Just after the parent task starts the producers for Branch D, the query profile DMV shows the new execution contexts (3 and 4):

Branch D profiles

The two new parallel tasks in Branch D proceed exactly as those in Branch C did. The sorts consume all their input, and the Branch D tasks return to the exchange. This releases the parent task from its CXPACKET wait. The Branch D workers then wait on CXPACKET at the producer side of node 11 for the consumer side parallel tasks to open. Those parallel workers (in Branch B) do not exist yet.

Checkpoint

The waiting tasks at this point are shown below:

Waiting tasks

Both sets of parallel tasks in Branches C and D are waiting on CXPACKET for their parallel task consumers to open, at repartition streams exchange nodes 5 and 11 respectively. The only runnable task in the whole query right now is the parent task.

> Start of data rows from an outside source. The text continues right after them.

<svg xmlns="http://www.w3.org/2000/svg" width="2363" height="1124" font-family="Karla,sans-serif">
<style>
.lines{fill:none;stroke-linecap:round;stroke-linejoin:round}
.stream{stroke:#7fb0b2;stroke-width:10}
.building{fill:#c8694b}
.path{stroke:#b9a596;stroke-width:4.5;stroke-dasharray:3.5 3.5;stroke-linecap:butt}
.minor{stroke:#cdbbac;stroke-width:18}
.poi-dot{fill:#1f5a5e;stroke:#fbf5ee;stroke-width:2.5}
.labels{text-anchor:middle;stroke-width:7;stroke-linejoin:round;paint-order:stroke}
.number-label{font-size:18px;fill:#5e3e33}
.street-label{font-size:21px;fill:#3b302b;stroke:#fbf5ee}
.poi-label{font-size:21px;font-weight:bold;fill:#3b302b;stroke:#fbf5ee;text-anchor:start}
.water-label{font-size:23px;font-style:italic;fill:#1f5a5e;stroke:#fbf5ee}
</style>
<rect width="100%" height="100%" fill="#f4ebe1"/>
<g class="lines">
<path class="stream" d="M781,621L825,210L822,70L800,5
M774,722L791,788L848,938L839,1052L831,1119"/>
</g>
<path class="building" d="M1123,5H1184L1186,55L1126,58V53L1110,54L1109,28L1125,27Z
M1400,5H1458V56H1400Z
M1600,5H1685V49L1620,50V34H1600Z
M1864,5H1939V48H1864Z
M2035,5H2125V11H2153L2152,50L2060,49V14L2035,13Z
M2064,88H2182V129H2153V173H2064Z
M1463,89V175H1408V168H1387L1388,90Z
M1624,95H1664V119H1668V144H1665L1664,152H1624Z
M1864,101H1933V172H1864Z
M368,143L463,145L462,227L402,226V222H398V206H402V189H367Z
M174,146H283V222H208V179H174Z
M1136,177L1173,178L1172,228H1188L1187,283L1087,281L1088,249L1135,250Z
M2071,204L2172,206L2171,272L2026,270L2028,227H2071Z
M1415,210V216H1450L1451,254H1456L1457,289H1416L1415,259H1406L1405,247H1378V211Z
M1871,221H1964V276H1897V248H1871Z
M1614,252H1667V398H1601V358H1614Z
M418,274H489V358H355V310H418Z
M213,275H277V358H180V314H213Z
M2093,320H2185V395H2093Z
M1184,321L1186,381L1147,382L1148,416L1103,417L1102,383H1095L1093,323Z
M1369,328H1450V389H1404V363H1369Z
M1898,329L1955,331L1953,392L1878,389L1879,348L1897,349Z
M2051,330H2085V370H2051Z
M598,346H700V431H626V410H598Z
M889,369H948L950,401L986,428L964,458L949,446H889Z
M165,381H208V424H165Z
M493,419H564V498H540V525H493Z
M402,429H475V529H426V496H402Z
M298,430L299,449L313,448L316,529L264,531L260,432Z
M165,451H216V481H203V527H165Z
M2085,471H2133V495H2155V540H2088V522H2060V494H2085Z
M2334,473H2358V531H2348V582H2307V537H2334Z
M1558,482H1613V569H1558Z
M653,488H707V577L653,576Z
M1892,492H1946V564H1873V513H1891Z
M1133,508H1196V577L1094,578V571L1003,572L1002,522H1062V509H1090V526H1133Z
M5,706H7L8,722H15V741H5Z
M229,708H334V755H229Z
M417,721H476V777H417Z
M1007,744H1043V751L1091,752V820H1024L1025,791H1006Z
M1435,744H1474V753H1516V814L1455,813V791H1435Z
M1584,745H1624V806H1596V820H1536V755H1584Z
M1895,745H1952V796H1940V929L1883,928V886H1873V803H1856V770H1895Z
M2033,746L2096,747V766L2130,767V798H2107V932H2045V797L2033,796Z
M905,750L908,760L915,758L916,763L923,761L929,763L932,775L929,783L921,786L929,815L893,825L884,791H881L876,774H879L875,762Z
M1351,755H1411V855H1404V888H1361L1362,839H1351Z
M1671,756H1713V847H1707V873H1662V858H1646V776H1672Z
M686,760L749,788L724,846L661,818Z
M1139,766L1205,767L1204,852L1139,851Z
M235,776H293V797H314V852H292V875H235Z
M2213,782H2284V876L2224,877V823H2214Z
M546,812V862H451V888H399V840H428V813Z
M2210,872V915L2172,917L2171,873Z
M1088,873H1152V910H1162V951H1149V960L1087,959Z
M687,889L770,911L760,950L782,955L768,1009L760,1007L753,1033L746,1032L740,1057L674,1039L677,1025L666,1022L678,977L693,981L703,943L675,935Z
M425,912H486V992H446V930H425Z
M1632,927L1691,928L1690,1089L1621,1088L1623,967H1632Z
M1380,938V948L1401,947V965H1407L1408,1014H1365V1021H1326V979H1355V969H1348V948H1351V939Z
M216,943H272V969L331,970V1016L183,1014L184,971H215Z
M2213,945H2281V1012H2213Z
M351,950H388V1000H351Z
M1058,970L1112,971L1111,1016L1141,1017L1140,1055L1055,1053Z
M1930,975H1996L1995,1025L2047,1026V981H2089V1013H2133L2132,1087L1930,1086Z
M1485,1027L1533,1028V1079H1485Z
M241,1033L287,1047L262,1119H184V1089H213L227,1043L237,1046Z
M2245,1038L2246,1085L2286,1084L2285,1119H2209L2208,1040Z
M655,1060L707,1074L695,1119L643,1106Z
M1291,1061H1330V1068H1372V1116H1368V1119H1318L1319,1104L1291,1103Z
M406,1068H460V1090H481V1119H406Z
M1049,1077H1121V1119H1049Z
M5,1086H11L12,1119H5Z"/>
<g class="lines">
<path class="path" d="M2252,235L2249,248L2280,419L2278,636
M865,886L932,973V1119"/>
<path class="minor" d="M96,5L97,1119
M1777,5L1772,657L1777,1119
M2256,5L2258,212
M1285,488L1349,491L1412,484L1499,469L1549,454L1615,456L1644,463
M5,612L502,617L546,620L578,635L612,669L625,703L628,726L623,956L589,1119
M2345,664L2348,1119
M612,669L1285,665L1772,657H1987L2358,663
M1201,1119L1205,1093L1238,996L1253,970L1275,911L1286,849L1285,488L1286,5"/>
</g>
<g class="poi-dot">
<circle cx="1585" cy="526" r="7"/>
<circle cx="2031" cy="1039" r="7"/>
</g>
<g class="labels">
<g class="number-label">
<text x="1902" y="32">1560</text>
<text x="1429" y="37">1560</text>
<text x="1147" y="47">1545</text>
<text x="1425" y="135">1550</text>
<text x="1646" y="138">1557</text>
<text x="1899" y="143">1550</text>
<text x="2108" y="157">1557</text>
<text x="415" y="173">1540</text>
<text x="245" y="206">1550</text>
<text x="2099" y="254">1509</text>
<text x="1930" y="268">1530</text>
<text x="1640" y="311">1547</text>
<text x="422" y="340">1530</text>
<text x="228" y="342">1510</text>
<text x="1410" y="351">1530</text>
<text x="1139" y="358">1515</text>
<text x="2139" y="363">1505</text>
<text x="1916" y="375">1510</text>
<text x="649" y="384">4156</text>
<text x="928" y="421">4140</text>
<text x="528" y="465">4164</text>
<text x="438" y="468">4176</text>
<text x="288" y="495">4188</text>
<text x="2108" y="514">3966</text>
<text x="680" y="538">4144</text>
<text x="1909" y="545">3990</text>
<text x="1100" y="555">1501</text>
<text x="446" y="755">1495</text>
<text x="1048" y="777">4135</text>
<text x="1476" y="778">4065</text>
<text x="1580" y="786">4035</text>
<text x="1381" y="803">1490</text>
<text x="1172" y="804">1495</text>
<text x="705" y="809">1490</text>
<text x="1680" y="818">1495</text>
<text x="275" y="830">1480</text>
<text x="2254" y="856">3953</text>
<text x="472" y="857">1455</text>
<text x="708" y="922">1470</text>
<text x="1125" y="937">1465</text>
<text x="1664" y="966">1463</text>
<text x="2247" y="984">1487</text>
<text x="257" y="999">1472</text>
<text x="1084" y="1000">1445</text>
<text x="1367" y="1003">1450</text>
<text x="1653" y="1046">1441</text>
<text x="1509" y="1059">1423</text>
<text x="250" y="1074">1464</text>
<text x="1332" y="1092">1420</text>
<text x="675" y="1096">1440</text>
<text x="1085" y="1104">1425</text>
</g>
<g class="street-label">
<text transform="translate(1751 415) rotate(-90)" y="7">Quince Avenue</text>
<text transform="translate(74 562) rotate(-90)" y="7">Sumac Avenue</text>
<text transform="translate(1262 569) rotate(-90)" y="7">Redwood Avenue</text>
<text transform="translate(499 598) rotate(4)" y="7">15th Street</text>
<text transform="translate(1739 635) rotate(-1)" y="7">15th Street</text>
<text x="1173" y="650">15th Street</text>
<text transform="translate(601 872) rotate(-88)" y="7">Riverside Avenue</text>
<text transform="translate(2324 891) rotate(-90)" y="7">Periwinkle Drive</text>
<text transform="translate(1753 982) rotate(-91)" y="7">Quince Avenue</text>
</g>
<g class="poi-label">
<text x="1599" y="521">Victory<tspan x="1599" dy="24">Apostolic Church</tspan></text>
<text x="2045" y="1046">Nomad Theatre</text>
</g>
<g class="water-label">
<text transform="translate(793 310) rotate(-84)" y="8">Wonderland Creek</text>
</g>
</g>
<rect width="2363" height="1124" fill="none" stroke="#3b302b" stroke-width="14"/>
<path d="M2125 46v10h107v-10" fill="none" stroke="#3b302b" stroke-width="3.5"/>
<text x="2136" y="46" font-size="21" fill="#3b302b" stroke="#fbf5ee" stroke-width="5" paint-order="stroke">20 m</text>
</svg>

The query profiler DMV at this point is shown below, with operators in Branches C and D highlighted:

Profile DMV output

The only parallel tasks we haven’t started yet are in Branch B. All the work in Branch B so far has been early phases calls performed by the parent task.

End of Part 4

In the final part of this series, I will describe how the remainder of this particular parallel execution plan starts up, and briefly cover how the plan returns results. I will conclude with a more general description that applies to parallel plans of arbitrary complexity.